Material for this task:

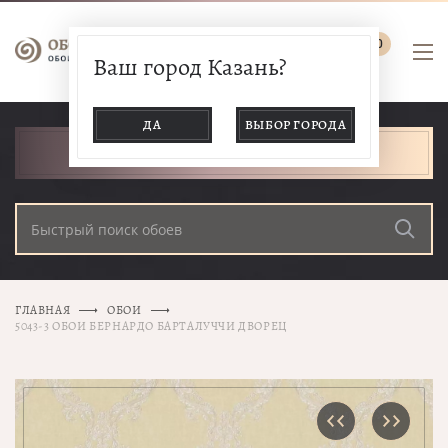
0
Ваш город Казань?
ДА
ВЫБОР ГОРОДА
КАТАЛОГ ТОВАРОВ
ГЛАВНАЯ
ОБОИ
5043-3 ОБОИ БЕРНАРДО БАРТАЛУЧЧИ ДВОРЕЦ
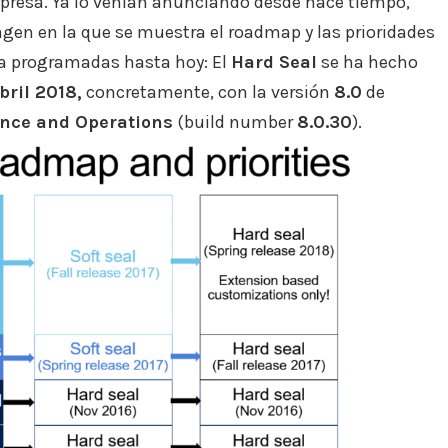
sorpresa. Ya lo venían anunciando desde hace tiempo,
gen en la que se muestra el roadmap y las prioridades
bía programadas hasta hoy: El
Hard Seal
se ha hecho
bril 2018,
concretamente, con la versión
8.0
de
ance and Operations
(build number
8.0.30
).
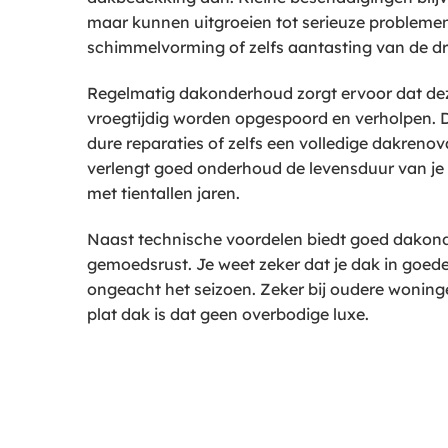
maar kunnen uitgroeien tot serieuze probleme
schimmelvorming of zelfs aantasting van de d
Regelmatig dakonderhoud zorgt ervoor dat d
vroegtijdig worden opgespoord en verholpen.
dure reparaties of zelfs een volledige dakreno
verlengt goed onderhoud de levensduur van je 
met tientallen jaren.
Naast technische voordelen biedt goed dakon
gemoedsrust. Je weet zeker dat je dak in goede
ongeacht het seizoen. Zeker bij oudere wonin
plat dak is dat geen overbodige luxe.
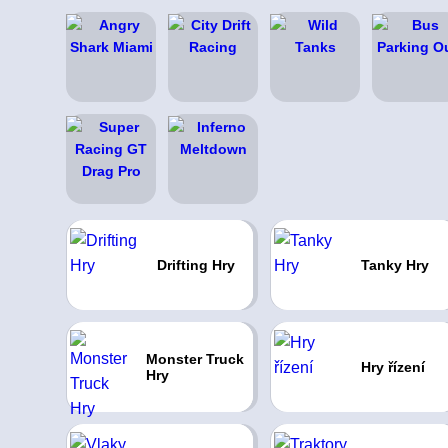
Drifting Hry
Tanky Hry
Monster Truck
Hry řízení
Hry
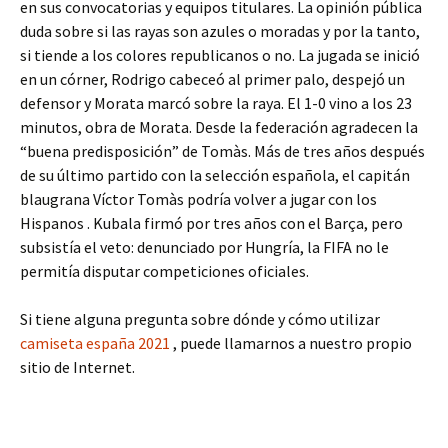
en sus convocatorias y equipos titulares. La opinión pública
duda sobre si las rayas son azules o moradas y por la tanto,
si tiende a los colores republicanos o no. La jugada se inició
en un córner, Rodrigo cabeceó al primer palo, despejó un
defensor y Morata marcó sobre la raya. El 1-0 vino a los 23
minutos, obra de Morata. Desde la federación agradecen la
“buena predisposición” de Tomàs. Más de tres años después
de su último partido con la selección española, el capitán
blaugrana Víctor Tomàs podría volver a jugar con los
Hispanos . Kubala firmó por tres años con el Barça, pero
subsistía el veto: denunciado por Hungría, la FIFA no le
permitía disputar competiciones oficiales.
Si tiene alguna pregunta sobre dónde y cómo utilizar
camiseta españa 2021
, puede llamarnos a nuestro propio
sitio de Internet.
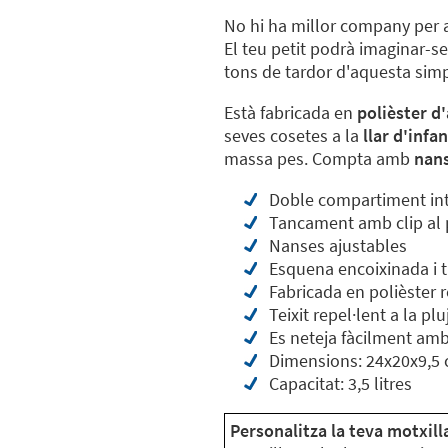
No hi ha millor company per 
El teu petit podrà imaginar-s
tons de tardor d'aquesta simp
Està fabricada en
polièster d'
seves cosetes a la
llar d'infa
massa pes. Compta amb
nans
Doble compartiment int
Tancament amb clip al 
Nanses ajustables
Esquena encoixinada i t
Fabricada en polièster r
Teixit repel·lent a la pl
Es neteja fàcilment am
Dimensions: 24x20x9,5
Capacitat: 3,5 litres
Personalitza la teva motxil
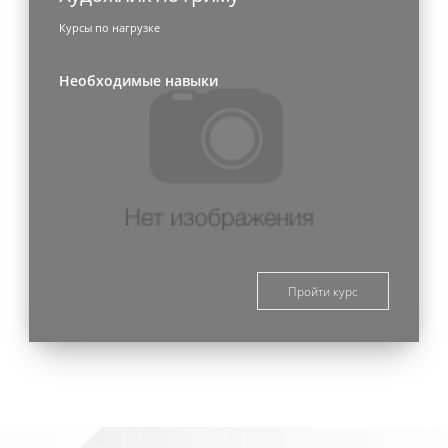
Курсы по нагрузке
Необходимые навыки
Пройти курс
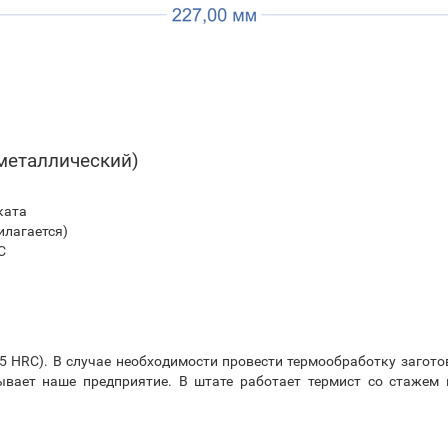
металлический)
ката
илагается)
C
5 HRC). В случае необходимости провести термообработку загото
ывает наше предприятие. В штате работает термист со стажем 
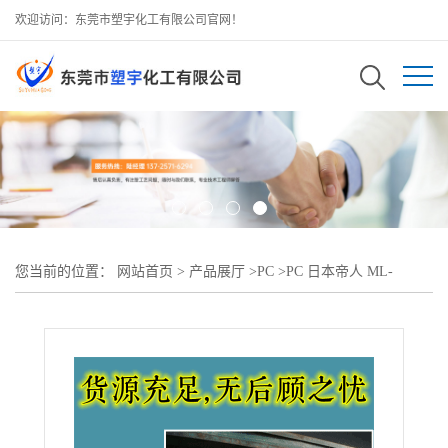
欢迎访问：东莞市塑宇化工有限公司官网！
您当前的位置：
网站首页
>
产品展厅
>
PC
>
PC 日本帝人 ML-
3110ZHP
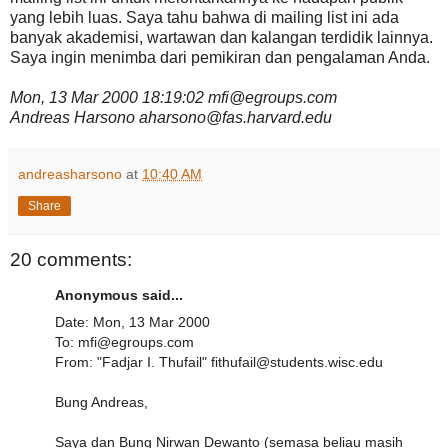
yang lebih luas. Saya tahu bahwa di mailing list ini ada
banyak akademisi, wartawan dan kalangan terdidik lainnya.
Saya ingin menimba dari pemikiran dan pengalaman Anda.
Mon, 13 Mar 2000 18:19:02 mfi@egroups.com
Andreas Harsono aharsono@fas.harvard.edu
andreasharsono
at
10:40 AM
Share
20 comments:
Anonymous said...
Date: Mon, 13 Mar 2000
To: mfi@egroups.com
From: "Fadjar I. Thufail" fithufail@students.wisc.edu
Bung Andreas,
Saya dan Bung Nirwan Dewanto (semasa beliau masih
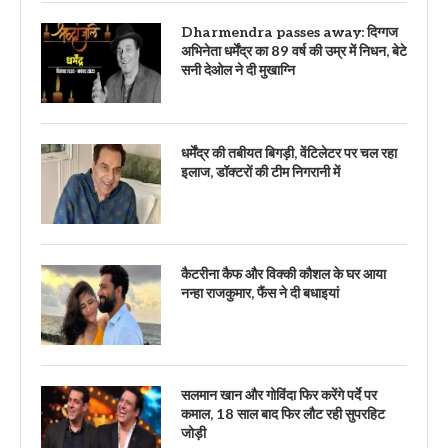
Dharmendra passes away: दिग्गज
अभिनेता धर्मेंद्र का 89 वर्ष की उम्र में निधन, बेटे
सनी देओल ने दी मुखाग्नि
धर्मेंद्र की तबीयत बिगड़ी, वेंटिलेटर पर चल रहा
इलाज, डॉक्टरों की टीम निगरानी में
कैटरीना कैफ और विक्की कौशल के घर आया
नन्हा राजकुमार, फैंस ने दी बधाइयां
सलमान खान और गोविंदा फिर करेंगे पर्दे पर
कमाल, 18 साल बाद फिर लौट रही सुपरहिट
जोड़ी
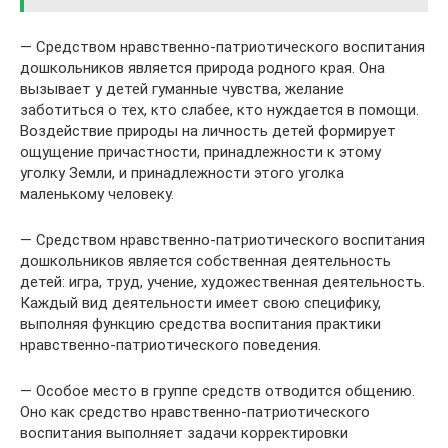
— Средством нравственно-патриотического воспитания
дошкольников является природа родного края. Она
вызывает у детей гуманные чувства, желание
заботиться о тех, кто слабее, кто нуждается в помощи.
Воздействие природы на личность детей формирует
ощущение причастности, принадлежности к этому
уголку Земли, и принадлежности этого уголка
маленькому человеку.
— Средством нравственно-патриотического воспитания
дошкольников является собственная деятельность
детей: игра, труд, учение, художественная деятельность.
Каждый вид деятельности имеет свою специфику,
выполняя функцию средства воспитания практики
нравственно-патриотического поведения.
— Особое место в группе средств отводится общению.
Оно как средство нравственно-патриотического
воспитания выполняет задачи корректировки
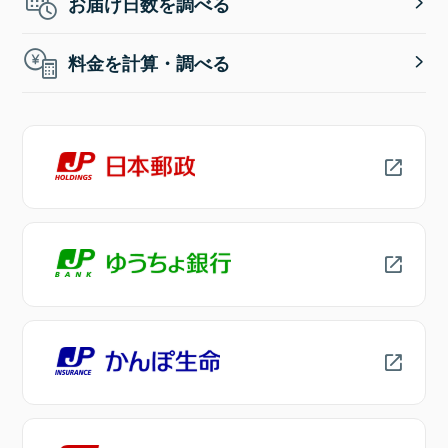
お届け日数を調べる
料金を計算・調べる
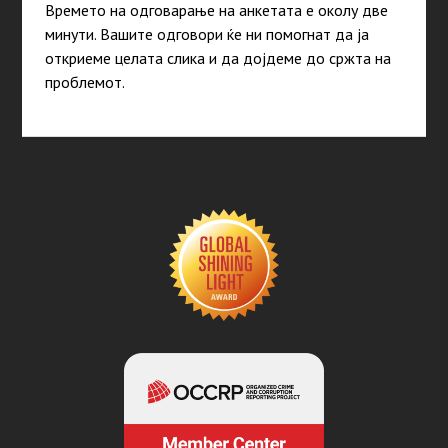
Времето на одговарање на анкетата е околу две
минути. Вашите одговори ќе ни помогнат да ја
откриеме целата слика и да дојдеме до сржта на
проблемот.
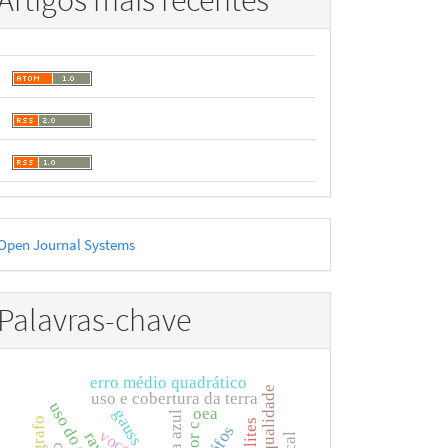
Artigos mais recentes
esenvolvido
Open Journal Systems
or
Palavras-chave
erro médio quadrático
uso e cobertura da terra
uso do solo
oea
gauss
fator c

What you need to do:
Give every entry above again, exactly, and keep all pictures out of it.

Your solution:
0
Ваш город Казань?
ДА
ВЫБОР ГОРОДА
КАТАЛОГ ТОВАРОВ
ГЛАВНАЯ
ОБОИ
5043-3 ОБОИ БЕРНАРДО БАРТАЛУЧЧИ ДВОРЕЦ
sorpresa. Ya lo venían anunciando desde hace tiempo,
gen en la que se muestra el roadmap y las prioridades
bía programadas hasta hoy: El
Hard Seal
se ha hecho
bril 2018,
concretamente, con la versión
8.0
de
ance and Operations
(build number
8.0.30
).
maar kunnen uitgroeien tot serieuze probleme
schimmelvorming of zelfs aantasting van de d
Regelmatig dakonderhoud zorgt ervoor dat d
vroegtijdig worden opgespoord en verholpen.
dure reparaties of zelfs een volledige dakreno
verlengt goed onderhoud de levensduur van je 
met tientallen jaren.
Naast technische voordelen biedt goed dakon
gemoedsrust. Je weet zeker dat je dak in goede
ongeacht het seizoen. Zeker bij oudere wonin
plat dak is dat geen overbodige luxe.
Drifting Hry
Tanky Hry
Monster Truck
Hry řízení
Hry
en sus convocatorias y equipos titulares. La opinión pública
duda sobre si las rayas son azules o moradas y por la tanto,
si tiende a los colores republicanos o no. La jugada se inició
en un córner, Rodrigo cabeceó al primer palo, despejó un
defensor y Morata marcó sobre la raya. El 1-0 vino a los 23
minutos, obra de Morata. Desde la federación agradecen la
“buena predisposición” de Tomàs. Más de tres años después
de su último partido con la selección española, el capitán
blaugrana Víctor Tomàs podría volver a jugar con los
Hispanos . Kubala firmó por tres años con el Barça, pero
subsistía el veto: denunciado por Hungría, la FIFA no le
permitía disputar competiciones oficiales.
Si tiene alguna pregunta sobre dónde y cómo utilizar
camiseta españa 2021
, puede llamarnos a nuestro propio
sitio de Internet.
No hi ha millor company per 
El teu petit podrà imaginar-s
tons de tardor d'aquesta simp
Està fabricada en
polièster d'
seves cosetes a la
llar d'infa
massa pes. Compta amb
nans
Doble compartiment int
Tancament amb clip al 
Nanses ajustables
Esquena encoixinada i t
Fabricada en polièster r
Teixit repel·lent a la pl
Es neteja fàcilment am
Dimensions: 24x20x9,5
Capacitat: 3,5 litres
Personalitza la teva motxil
Курсы по нагрузке
Необходимые навыки
Пройти курс
металлический)
ката
илагается)
C
5 HRC). В случае необходимости провести термообработку загото
ывает наше предприятие. В штате работает термист со стажем 
欢迎访问：东莞市塑宇化工有限公司官网！
您当前的位置：
网站首页
>
产品展厅
>
PC
>
PC 日本帝人 ML-
3110ZHP
yang lebih luas. Saya tahu bahwa di mailing list ini ada
banyak akademisi, wartawan dan kalangan terdidik lainnya.
Saya ingin menimba dari pemikiran dan pengalaman Anda.
Mon, 13 Mar 2000 18:19:02 mfi@egroups.com
Andreas Harsono aharsono@fas.harvard.edu
andreasharsono
at
10:40 AM
Share
20 comments:
Anonymous said...
Date: Mon, 13 Mar 2000
To: mfi@egroups.com
From: "Fadjar I. Thufail" fithufail@students.wisc.edu
Bung Andreas,
Saya dan Bung Nirwan Dewanto (semasa beliau masih
Dharmendra passes away: दिग्गज
अभिनेता धर्मेंद्र का 89 वर्ष की उम्र में निधन, बेटे
सनी देओल ने दी मुखाग्नि
धर्मेंद्र की तबीयत बिगड़ी, वेंटिलेटर पर चल रहा
इलाज, डॉक्टरों की टीम निगरानी में
कैटरीना कैफ और विक्की कौशल के घर आया
नन्हा राजकुमार, फैंस ने दी बधाइयां
सलमान खान और गोविंदा फिर करेंगे पर्दे पर
कमाल, 18 साल बाद फिर लौट रही सुपरहिट
जोड़ी
— Средством нравственно-патриотического воспитания
дошкольников является природа родного края. Она
вызывает у детей гуманные чувства, желание
заботиться о тех, кто слабее, кто нуждается в помощи.
Воздействие природы на личность детей формирует
ощущение причастности, принадлежности к этому
уголку Земли, и принадлежности этого уголка
маленькому человеку.
— Средством нравственно-патриотического воспитания
дошкольников является собственная деятельность
детей: игра, труд, учение, художественная деятельность.
Каждый вид деятельности имеет свою специфику,
выполняя функцию средства воспитания практики
нравственно-патриотического поведения.
— Особое место в группе средств отводится общению.
Оно как средство нравственно-патриотического
воспитания выполняет задачи корректировки
お届け日数を調べる
料金を計算・調べる
Времето на одговарање на анкетата е околу две
минути. Вашите одговори ќе ни помогнат да ја
откриеме целата слика и да дојдеме до сржта на
проблемот.
Artigos mais recentes
esenvolvido
Open Journal Systems
or
Palavras-chave
erro médio quadrático
uso e cobertura da terra
uso do solo
oea
gauss
fator c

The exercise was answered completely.